--- start of GIVEN INFORMATION ---

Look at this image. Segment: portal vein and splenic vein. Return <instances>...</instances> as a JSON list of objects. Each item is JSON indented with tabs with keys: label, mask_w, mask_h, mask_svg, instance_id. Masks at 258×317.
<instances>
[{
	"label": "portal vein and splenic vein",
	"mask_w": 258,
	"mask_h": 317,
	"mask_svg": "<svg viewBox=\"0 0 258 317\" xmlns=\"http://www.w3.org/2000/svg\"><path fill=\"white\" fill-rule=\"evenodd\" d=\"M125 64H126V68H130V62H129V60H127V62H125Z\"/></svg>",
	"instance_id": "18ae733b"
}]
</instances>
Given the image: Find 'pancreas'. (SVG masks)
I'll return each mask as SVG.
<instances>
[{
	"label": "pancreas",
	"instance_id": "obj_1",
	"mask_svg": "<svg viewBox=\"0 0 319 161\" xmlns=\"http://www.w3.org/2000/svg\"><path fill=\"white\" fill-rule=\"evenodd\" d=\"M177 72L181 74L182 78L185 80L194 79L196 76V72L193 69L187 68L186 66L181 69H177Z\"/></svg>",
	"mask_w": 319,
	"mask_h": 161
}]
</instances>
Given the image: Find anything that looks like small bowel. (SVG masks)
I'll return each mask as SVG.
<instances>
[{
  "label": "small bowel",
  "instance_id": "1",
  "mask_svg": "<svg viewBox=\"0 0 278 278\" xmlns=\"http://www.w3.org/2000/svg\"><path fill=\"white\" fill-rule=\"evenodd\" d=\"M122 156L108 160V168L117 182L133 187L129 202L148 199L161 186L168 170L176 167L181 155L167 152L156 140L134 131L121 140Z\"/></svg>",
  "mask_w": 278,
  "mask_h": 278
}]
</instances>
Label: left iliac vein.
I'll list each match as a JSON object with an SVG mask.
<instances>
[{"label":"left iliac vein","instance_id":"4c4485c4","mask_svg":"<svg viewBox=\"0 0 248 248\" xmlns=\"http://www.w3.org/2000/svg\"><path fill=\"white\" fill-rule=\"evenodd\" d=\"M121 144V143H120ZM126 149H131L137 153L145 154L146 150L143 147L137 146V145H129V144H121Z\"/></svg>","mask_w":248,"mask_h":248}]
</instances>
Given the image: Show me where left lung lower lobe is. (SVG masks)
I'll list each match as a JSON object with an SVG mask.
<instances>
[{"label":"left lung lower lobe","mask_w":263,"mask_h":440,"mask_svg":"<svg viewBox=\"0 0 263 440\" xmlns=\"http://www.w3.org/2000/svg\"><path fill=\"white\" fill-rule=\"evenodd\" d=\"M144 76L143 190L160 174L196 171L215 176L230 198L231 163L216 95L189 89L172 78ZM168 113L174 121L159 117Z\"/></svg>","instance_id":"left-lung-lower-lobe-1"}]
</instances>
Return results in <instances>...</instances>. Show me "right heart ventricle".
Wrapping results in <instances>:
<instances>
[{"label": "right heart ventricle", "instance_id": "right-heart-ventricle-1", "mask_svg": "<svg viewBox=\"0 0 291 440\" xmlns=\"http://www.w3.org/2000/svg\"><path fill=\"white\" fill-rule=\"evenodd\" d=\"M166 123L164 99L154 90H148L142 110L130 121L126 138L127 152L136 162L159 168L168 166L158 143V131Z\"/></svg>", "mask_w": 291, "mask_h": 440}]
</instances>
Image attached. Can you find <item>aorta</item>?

--- end of GIVEN INFORMATION ---

◆ **BRIEF**: Update all of the data above by replacing each occurrence of "Given the image" with "Using this scan", and leave every other line and word unchanged.

◆ **FINAL ANSWER**:
Look at this image. Segment: portal vein and splenic vein. Return <instances>...</instances> as a JSON list of objects. Each item is JSON indented with tabs with keys: label, mask_w, mask_h, mask_svg, instance_id. Masks at 258×317.
<instances>
[{
	"label": "portal vein and splenic vein",
	"mask_w": 258,
	"mask_h": 317,
	"mask_svg": "<svg viewBox=\"0 0 258 317\" xmlns=\"http://www.w3.org/2000/svg\"><path fill=\"white\" fill-rule=\"evenodd\" d=\"M125 64H126V68H130V62H129V60H127V62H125Z\"/></svg>",
	"instance_id": "18ae733b"
}]
</instances>
Using this scan: Find 'pancreas'. (SVG masks)
I'll return each mask as SVG.
<instances>
[{
	"label": "pancreas",
	"instance_id": "obj_1",
	"mask_svg": "<svg viewBox=\"0 0 319 161\" xmlns=\"http://www.w3.org/2000/svg\"><path fill=\"white\" fill-rule=\"evenodd\" d=\"M177 72L181 74L182 78L185 80L194 79L196 76V72L193 69L187 68L186 66L181 69H177Z\"/></svg>",
	"mask_w": 319,
	"mask_h": 161
}]
</instances>
Using this scan: Find anything that looks like small bowel. (SVG masks)
I'll return each mask as SVG.
<instances>
[{
  "label": "small bowel",
  "instance_id": "1",
  "mask_svg": "<svg viewBox=\"0 0 278 278\" xmlns=\"http://www.w3.org/2000/svg\"><path fill=\"white\" fill-rule=\"evenodd\" d=\"M122 156L108 160V168L117 182L133 187L129 202L148 199L161 186L168 170L176 167L181 155L167 152L156 140L134 131L121 140Z\"/></svg>",
  "mask_w": 278,
  "mask_h": 278
}]
</instances>
Label: left iliac vein.
I'll list each match as a JSON object with an SVG mask.
<instances>
[{"label":"left iliac vein","instance_id":"4c4485c4","mask_svg":"<svg viewBox=\"0 0 248 248\" xmlns=\"http://www.w3.org/2000/svg\"><path fill=\"white\" fill-rule=\"evenodd\" d=\"M121 144V143H120ZM126 149H131L137 153L145 154L146 150L143 147L137 146V145H129V144H121Z\"/></svg>","mask_w":248,"mask_h":248}]
</instances>
Using this scan: Show me where left lung lower lobe is. (SVG masks)
I'll list each match as a JSON object with an SVG mask.
<instances>
[{"label":"left lung lower lobe","mask_w":263,"mask_h":440,"mask_svg":"<svg viewBox=\"0 0 263 440\" xmlns=\"http://www.w3.org/2000/svg\"><path fill=\"white\" fill-rule=\"evenodd\" d=\"M144 76L143 190L160 174L196 171L215 176L230 198L231 163L216 95L189 89L172 78ZM168 113L174 121L159 117Z\"/></svg>","instance_id":"left-lung-lower-lobe-1"}]
</instances>
Return results in <instances>...</instances>. Show me "right heart ventricle".
Wrapping results in <instances>:
<instances>
[{"label": "right heart ventricle", "instance_id": "right-heart-ventricle-1", "mask_svg": "<svg viewBox=\"0 0 291 440\" xmlns=\"http://www.w3.org/2000/svg\"><path fill=\"white\" fill-rule=\"evenodd\" d=\"M166 123L164 99L154 90H148L142 110L130 121L126 138L127 152L136 162L159 168L168 166L158 143V131Z\"/></svg>", "mask_w": 291, "mask_h": 440}]
</instances>
Image attached. Can you find <item>aorta</item>?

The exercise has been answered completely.